British experiences in the Boer War had produced, at least temporarily, a sense of diminishing national greatness and the nation was ready for heroes. Scott’s officers and men were regarded with an awe that amounted to reverence when details of their daring, endurance and courage became generally known. Shackleton was one of the first to greet the Discovery men. He had already created enormous interest in the expedition and its achievements and the ship’s return was a public relations success that not even Sir Clements could have anticipated.
The months that fo
llowed the return were full of activity for Wilson and Oriana. There was no further talk of him returning to a medical career; his ambition was to be a writer and illustrator of wildlife. If only he could have gone back to New Zealand as a government scientist or a warden in one of the wildlife sanctuaries, he thought, he could have produced a classic piece of work that very few others could have achieved.

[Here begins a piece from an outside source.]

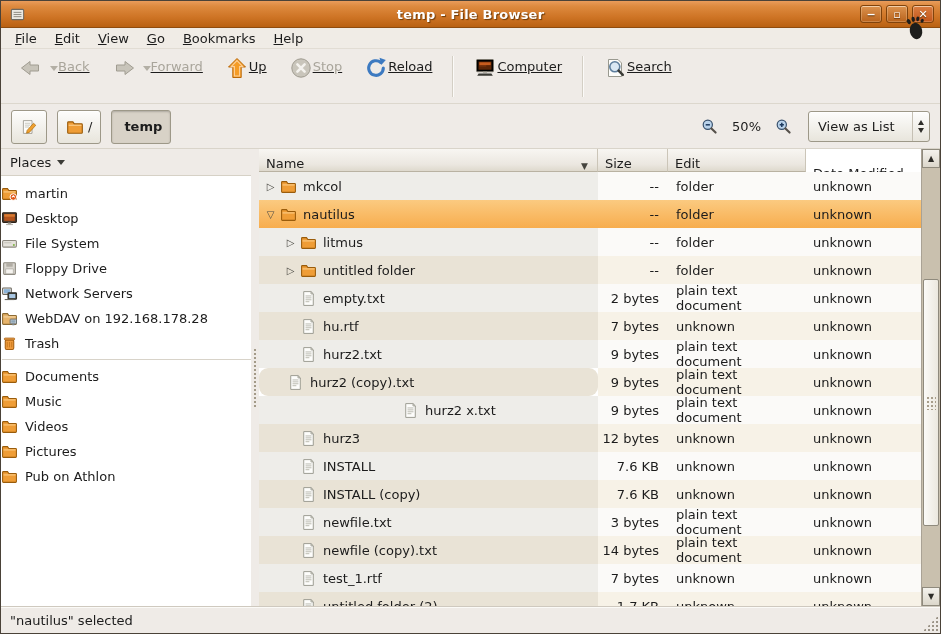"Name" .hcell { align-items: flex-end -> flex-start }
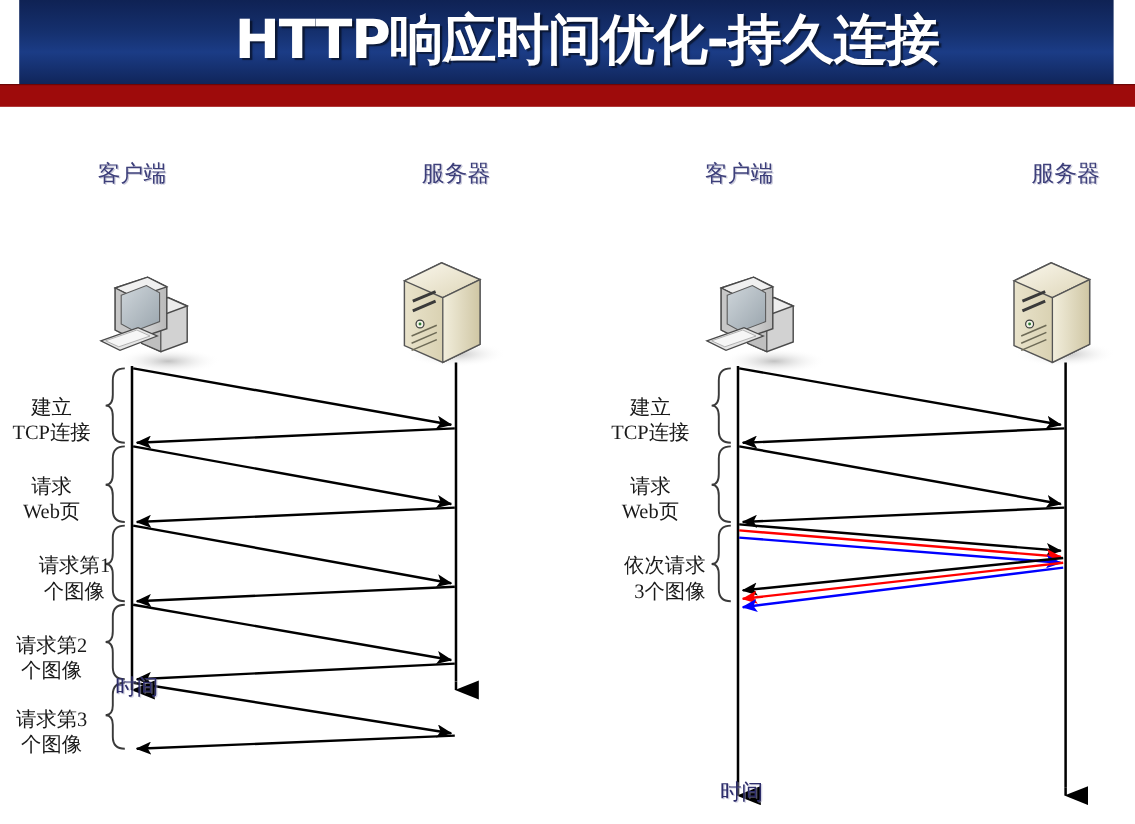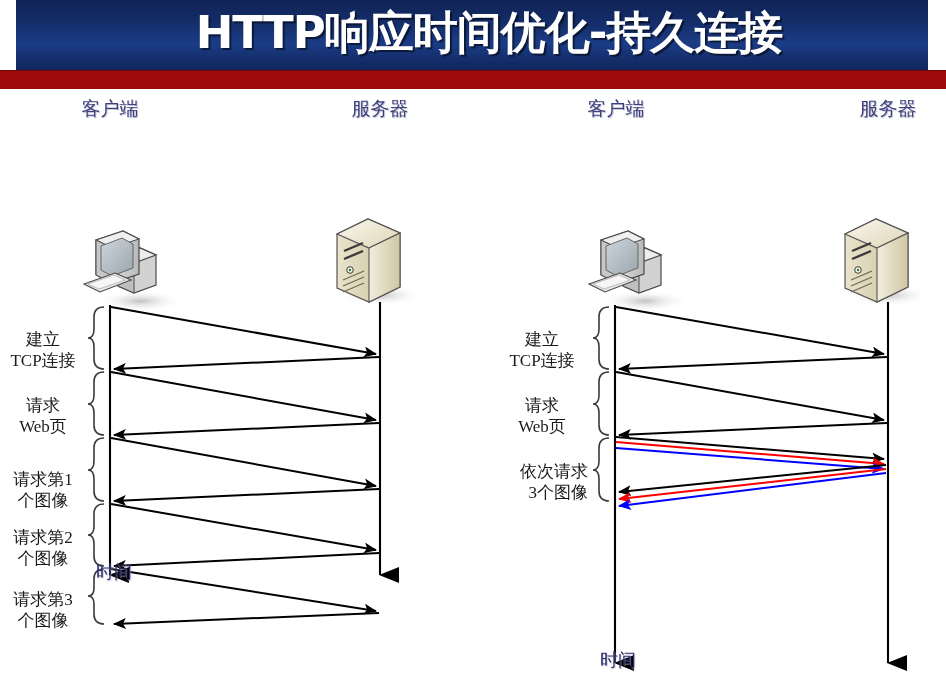"客户端" .node-title { margin-top: none -> 36px }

It is a pretty ghastly fact that from a luxuriant sub-tropical forest-clad country with as unique a flora and fauna as any country in the world, New Zealand is being turned into a beastly, uniformly grass-covered, sheep-run with a mixture of the commonest birds in Britain, Australia, India and other countries and a travesty of Spring and Autumn faked up out of British introductions in the way of deciduous trees. Isn’t there work for anyone who will take it up?1
He wrote, ‘I look on things in this way, that now while one has health and activity and can stand roughing and travelling one should be collecting ‘copy’ so to speak for oneself, not settling down to collect copy that other people are collecting’.2 Meanwhile he worked in the British Museum’s History Department for four days a week and, predictably, he undertook a daunting amount of other work: copying his Antarctic pictures, illustration of Scott’s book in colour, work on Armitage’s report (for which he produced fifty pen-and-ink drawings), work on The South Polar Times, lantern slides for Royds and collaboration with Skelton on a publication for the Royal Society. The public had an insatiable interest for all things Antarctic and he received a flood of requests for lectures to scientific societies, his medical school and public schools. There were also many invitations to social engagements; the festivities began with a lunch party for more than 150 guests including Wilson and his father at the East India Dock on 16 September. The lunch, hosted by Sir Clements Markham, boasted representatives from no less than fifteen newspapers including the Daily Mail, Standard and Daily News. Wilson also had the doubtful joy of being the ‘hero of the moment’ at a dinner in Cheltenham.3 His greatest energy and interest however was focused on his scientific papers. His report on mammals and birds was to be published by the Natural History Department and he wanted his report on emperor penguins to be a classic.4 There were other scientific papers. His father read them and made suggestions.